Lamy was speaking at a public lecture on 'Knowledge to share, planet to care' organised by the Centre for Policy Dialogue in Dhaka. He also said the environmental devaluation issue needs global efforts, otherwise it would not work.
There is little to be done in ensuring fair share for the workers of profits big brands are making from the readymade garment products sourced from countries like Bangladesh, Lamy, who was WTO Director General in 2005-13, said while addressing the issue raised the meeting. He said that he knew about the issue of selling by global brands a shirt at $25 that was sourced at $5.
He said as per the report that it's a market-driven economic system and there is a very little to be done. Rather, he stated, time has come to protect the consumers and it's a very tough job compared with that of ensuring rights of the producers.
It is true that internal inequities could be rooted out internally through taxation - but it is also equally true that Western countries could do more to root out developing country inequalities. One simple way to do so is to prevent the transfer of funds which have been procured through illegal or corrupt methods. This would automatically make people who earn through corrupt means in third world nations think twice before doing so as there would be no safe refuge for their ill-gotten funds - as many dictators and their families think nothing of buying expensive properties in first would countries. But no developed nation is yet to provide a comprehensive set of laws to regulate the flow of incoming funds from developing countries.
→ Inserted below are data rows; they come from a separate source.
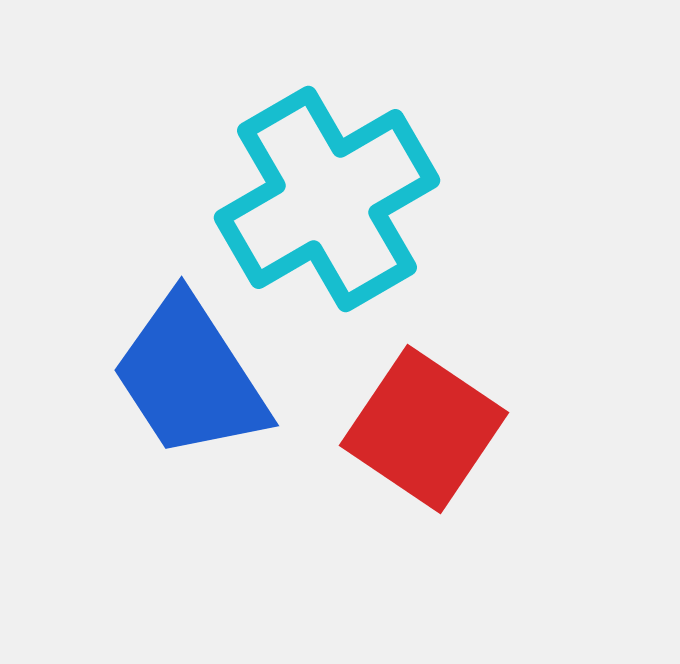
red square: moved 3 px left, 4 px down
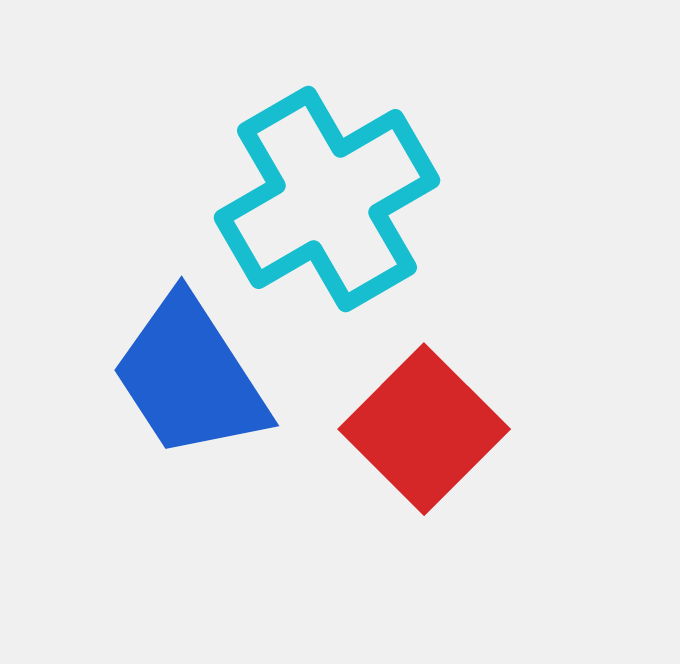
red square: rotated 11 degrees clockwise
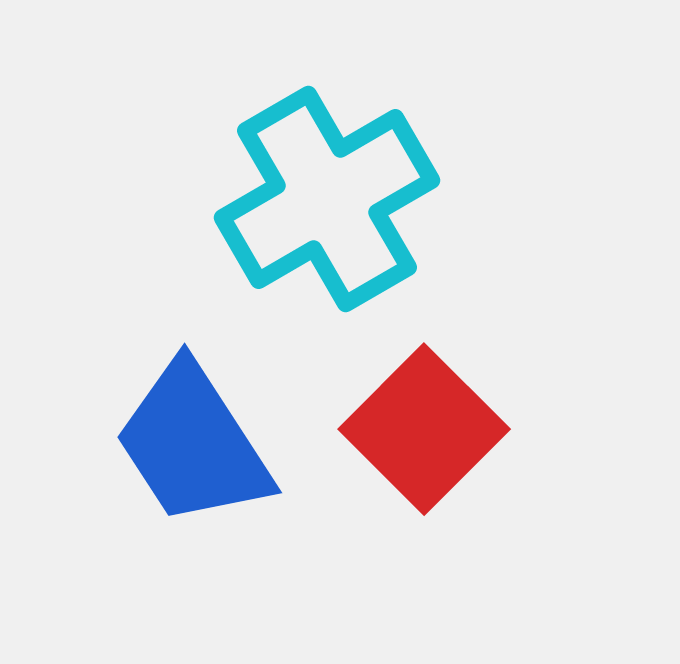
blue trapezoid: moved 3 px right, 67 px down
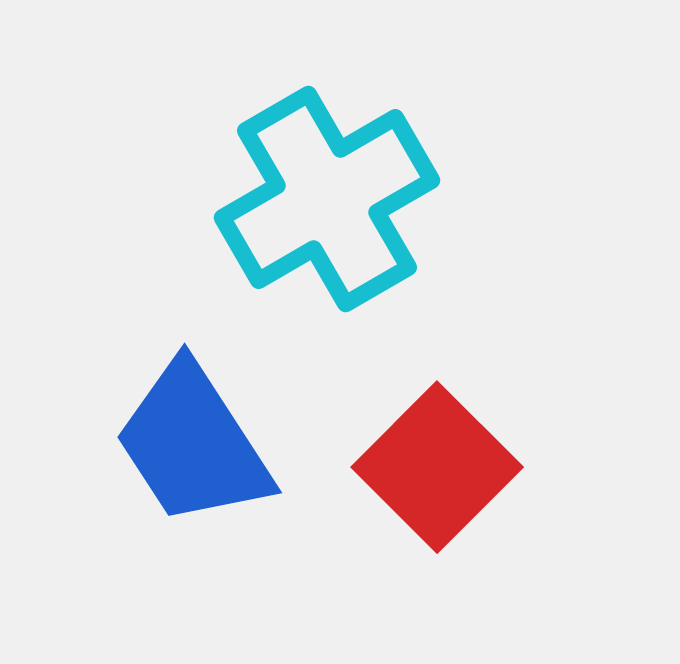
red square: moved 13 px right, 38 px down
Another way to reduce income inequality is to provide developing countries adequate compensation for their products instead of squeezing them to get enhanced profits - as first world companies won't do. Bangladesh is a sufferer of this as the unit prices it receives from such products as RMG have been declining for the last decade or more. Such adequate compensation would go a long way towards the workers getting a minimum sustainable wage - an act which would automatically reduce inequality. But yet again first world nations will bypass this as it is contrary to their interests. Its time that first world countries stopped uttering pious platitudes and started proactive work to actually put in effect measures which would make the world a less inequitable place.